One counterintuitive point in economics is that for recovery to occur, prices must drop, and in the Depression, real wages increased, which created and maintained the high unemployment during the 1930s. 

Here’s an analogy: suppose the fruit manager at Sendiks buys 10,000 bananas for $.25 a pound, but after a week, 9,000 are left, and they’ve gone from green to yellow to yellow with small brown spots; so he raises the price to $.30 a pound.

Oops. The “unemployed’ bananas become, at best, banana bread, and at worse, they are tossed. 

If workers’ wages drop from artificially high levels, on the other hand (as they did during our recent bout of inflation), mass unemployment is unlikely…which helps explain the abnormally low unemployment rate in 2023.

So, while the occasional recession is likely avoidable in theory, in reality, it’s the response to the fun times of low interest rates and easy money. And, like a hangover, it’s over pretty quickly, if officials do the right thing.

Which involves, mostly, doing nothing, or at least avoiding attempts to increase total demand. If governments were to do nothing during a recession today, it would be akin to you wearing a flapper dress or a top hat to a Packers game: it’s so very out of fashion.

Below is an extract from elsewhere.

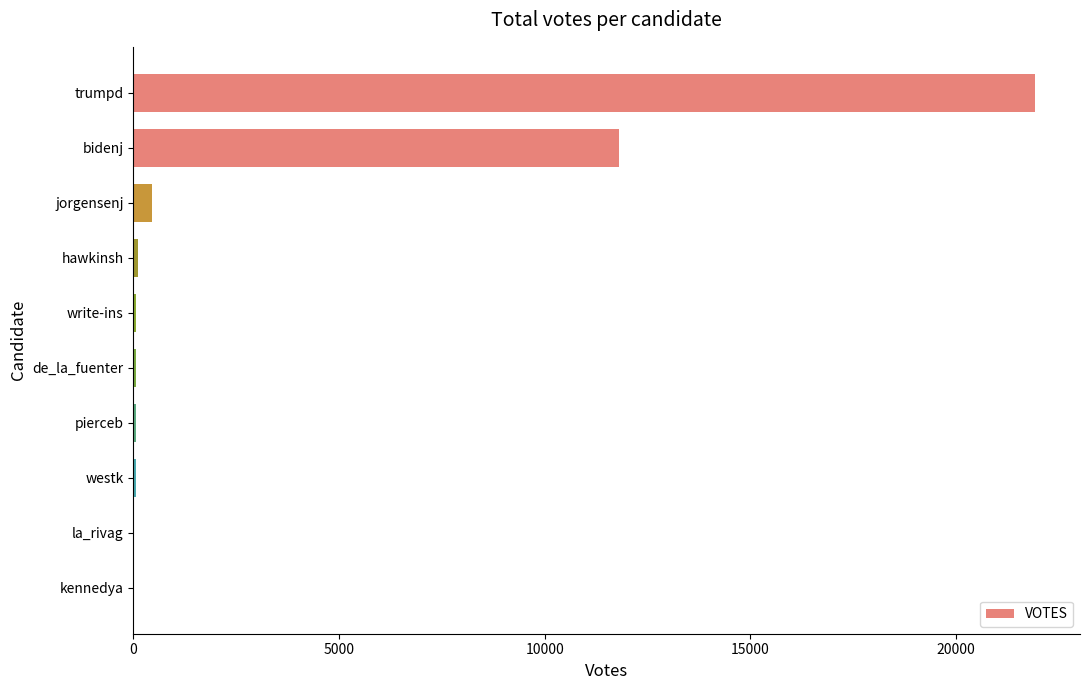

Which category has the highest value across all series?

trumpd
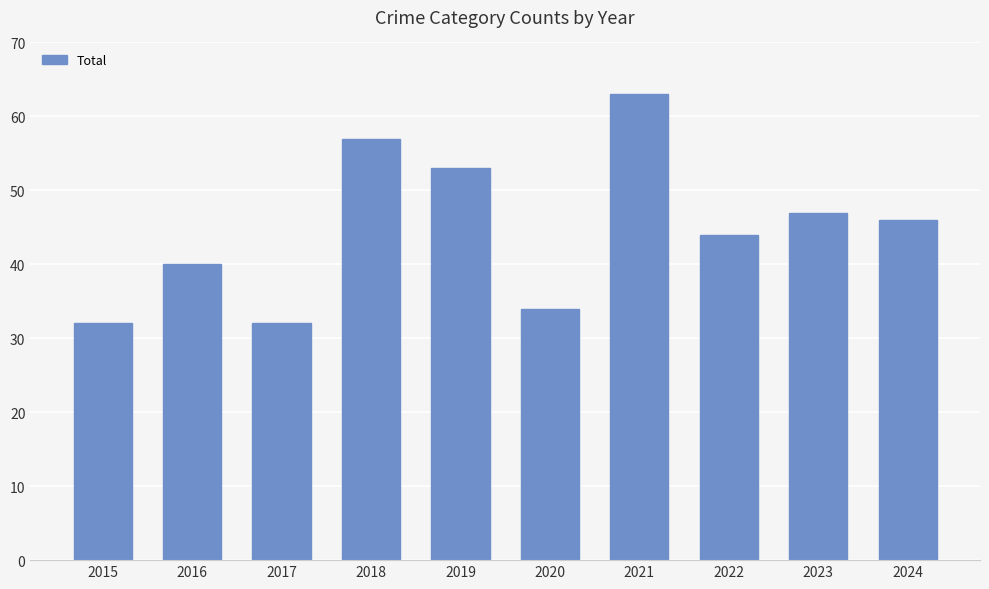

What is the sum of all values?

448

James Grant notes this anomaly in his book, The Forgotten Depression: "The essential point about the…downturn of 1920–1921 is that it was kind of a last demonstration of how a price mechanism works and the last governmentally unmediated business cycle downturn, meaning it was the last one that the government didn't attempt to treat with fiscal intervention.”

In 1921, President Harding did do one significant thing: he signed a law increasing tariffs. So, he did…the wrong thing. Despite that mistake, the economy recovered quickly.